It’s not under wraps that writing is a good way to blow off steam. It’s why we take the time to tap out those mega-long Facebook statuses when someone cuts us off in traffic, or write rambling, emotional notes that we’re never going to send to the one who broke our heart. Writing is cathartic, but it turns out it’s a liiiiiitle more than just cathartic. There’s no way to write this without sounding cheesy so here goes: writing could totally change your life. Some recent studies reported in the New York Times show that there are mega benefits to writing and what they call “story intervention.” Let’s break that down.

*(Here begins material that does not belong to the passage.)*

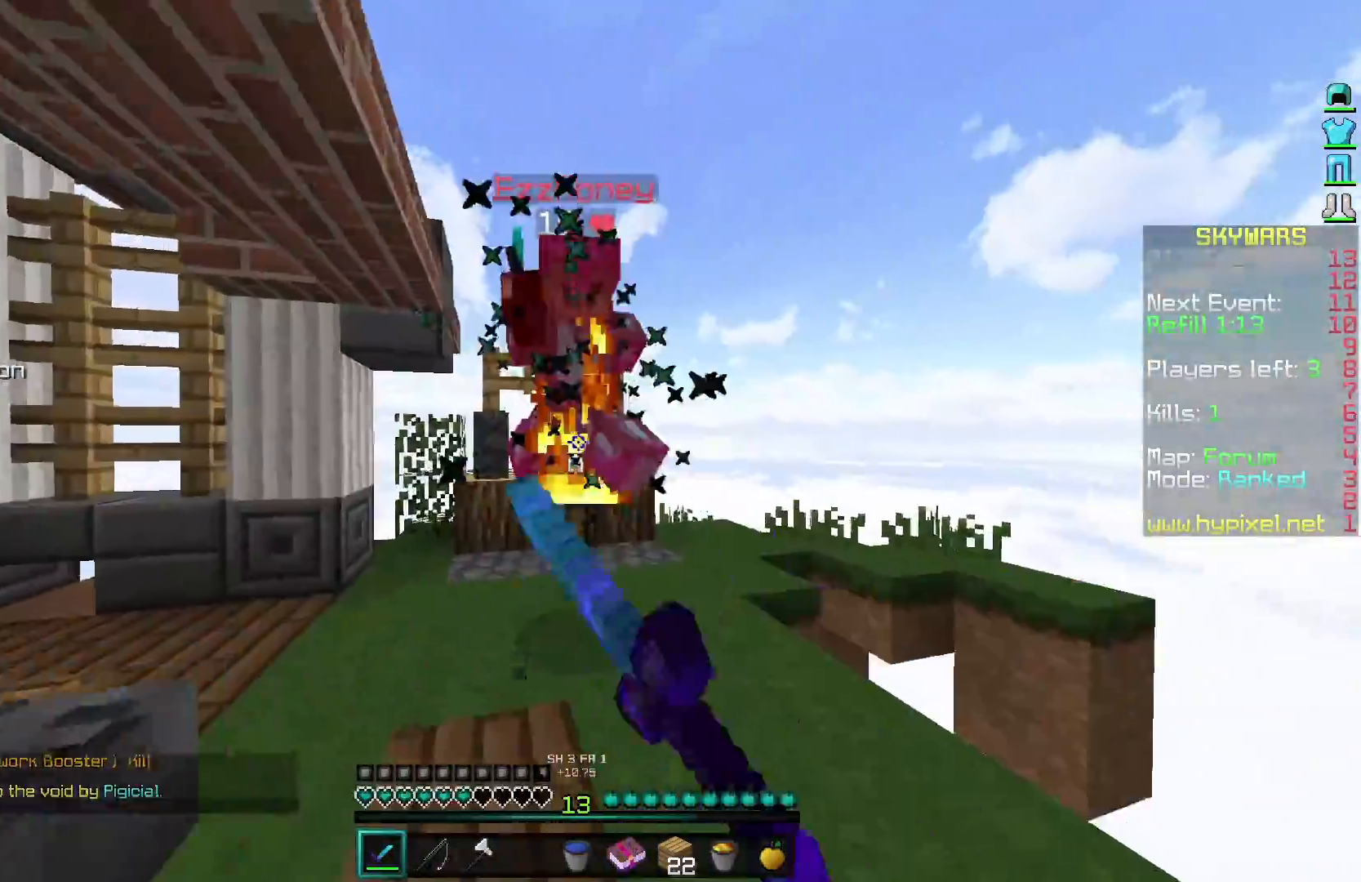
{"keys": ["a", "w"], "mouse": ["left"], "events": [[33, "mouse_left", "up"], [83, "a", "down"], [83, "mouse_left", "down"], [133, "mouse_left", "up"], [233, "mouse_left", "down"], [433, "mouse_left", "up"], [483, "mouse_left", "down"]]}
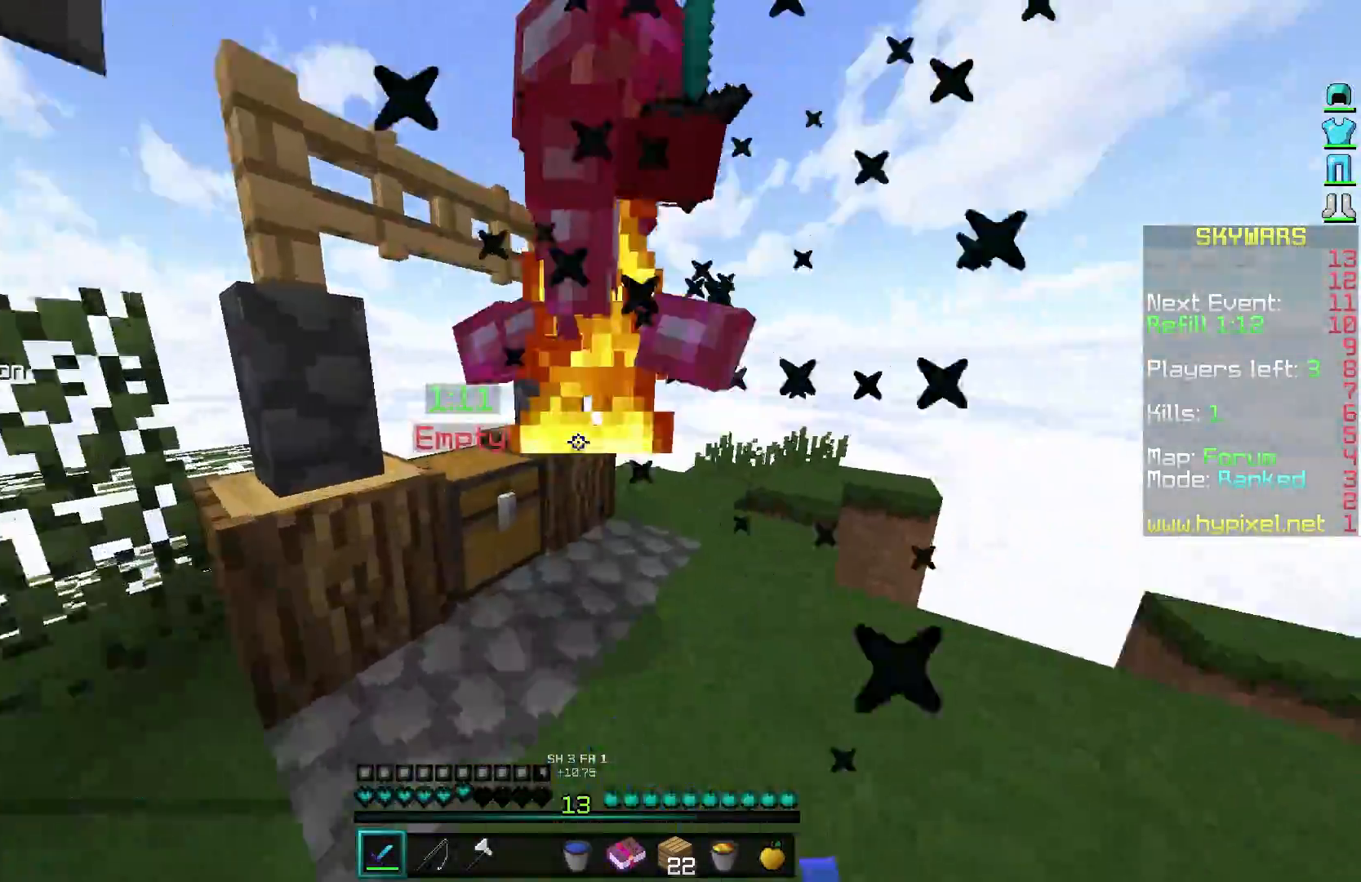
{"keys": ["a", "w"], "mouse": ["left"], "events": [[83, "mouse_left", "up"], [133, "mouse_left", "down"], [233, "mouse_left", "up"], [283, "mouse_left", "down"], [383, "mouse_left", "up"], [433, "mouse_left", "down"]]}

So we all have these personal narratives inside us that inform how we interact with the world, other humans, etc. etc. And story intervention is when we, consciously or not, change those narratives — through writing, through positive thought, but for the purposes of this conversation through writing.
Many studies have been done to see how the actual process of writing leads to story intervention which in turn leads to increased happiness. One study out of Stanford asked African-American students adjusting to college life to write an essay or make a video about the struggles of that adjustment. Just having that creative outlet via which to self reflect led to better grades for those students. Another study reported on by the New York Times asked married couples to write about a recent fight they’d had but from a neutral perspective. The study showed couples that wrote about their problems ended up happier than couples who didn’t.
Dr. Timothy Wilson, whose book Redirect: Changing the Stories We Live By came out this month, has an explanation for this magic. He told the Times, “Writing forces people to reconstrue whatever is troubling them and find new meaning in it.”
James Pennebaker, a psychology professor at the University of Texas, elaborates on this, saying that the gist of the theory is “getting people to come to terms with who they are, where they want to go. I think of expressive writing as a life course correction.” So basically, writing about your life causes you to reflect on your life and potentially even change your life.
Here’s an exercise you can try that was conducted at the Johnson & Johnson Human Performance Institute: write about your goals, maybe even about those New Years Resolutions you were so sure you were going to stick to a few weeks ago. Write about why you haven’t stuck to them yet. What’s stopping you? Why aren’t you exercising before work? Or writing every night before bed? Or cutting unhealthy habits out of your life once and for all?
Now, look back at what you wrote. Was it honest? Most likely not. But don’t worry, those little lies we tell ourselves are common! Now go through again, and this time edit your narrative to accurately reflect the real reasons you’re not doing the things you want to be doing. Maybe keep a journal by your bed. Maybe do this every day so you can keep tabs on yourself.
By being honest with yourself, acknowledging and shuffling your priorities, and writing, you can rewrite your story and rewrite your life. What really matters to you? How can you reorganize your obstacles (okay, excuses) to have a happier life? Grab a pencil and express yourself. Today is a blank sheet of paper, and you can totally fill it up with all kinds of goodness.